In this opinion piece, Naomi Klein (political analyst and author of ‘The Shock Doctrine’) describes the (even) dark(er) side of the pandemic. While thousands across the world are still succumbing to the virus every day, big tech firms seem to have found a way to turn the situation around — for their own profit. As Klein states, “Far more hi-tech than anything we have seen during previous disasters, the future that is being rushed into being as the bodies still pile up treats our past weeks of physical isolation not as a painful necessity to save lives, but as a living laboratory for a permanent – and highly profitable – no-touch future.”

Klein’s long-read dives deeper into a future scenario that shows technology not as a benefit to society, but as a controlling and all-powerful entity that is not subjected to critical questions or democratic principles. A must-read for, well, everyone.

6. How to run the world remotely” by Vox

As many of us are working remotely, the coronavirus pandemic has drastically changed the way our governments operate on a day-to-day basis. Nations, states and diplomats across the world have moved their processes and workflows to the digital sphere. Even the US Supreme Court, an institution that isn’t exactly known for its swift adjustment to change, has taken the first steps to work online.

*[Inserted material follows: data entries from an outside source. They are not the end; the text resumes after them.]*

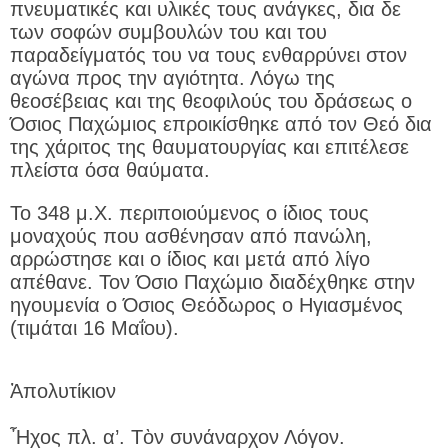
πνευματικές και υλικές τους ανάγκες, δια δε
των σοφών συμβουλών του και του
παραδείγματός του να τους ενθαρρύνει στον
αγώνα προς την αγιότητα. Λόγω της
θεοσέβειας και της θεοφιλούς του δράσεως ο
Όσιος Παχώμιος επροικίσθηκε από τον Θεό δια
της χάριτος της θαυματουργίας και επιτέλεσε
πλείστα όσα θαύματα.
Το 348 μ.Χ. περιποιούμενος ο ίδιος τους
μοναχούς που ασθένησαν από πανώλη,
αρρώστησε και ο ίδιος και μετά από λίγο
απέθανε. Τον Όσιο Παχώμιο διαδέχθηκε στην
ηγουμενία ο Όσιος Θεόδωρος ο Ηγιασμένος
(τιμάται 16 Μαΐου).
Ἀπολυτίκιον
Ἦχος πλ. α’. Τὸν συνάναρχον Λόγον.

This shift comes with a few technical glitches — “the [Canadian] health minister started speaking while on mute, (…) and there was an awkward moment when someone — not on mute this time — laughed while another MP was giving a tribute to Canadians who’d lost their lives in the pandemic” — but it’s showing governments across the world that there are new possibilities to collaborate. Will this permanently change the nature of government? Maybe, a little. According to this article, Zoom governments might just be here to stay. A must-read for everyone who has had a Zoom meeting in the past week.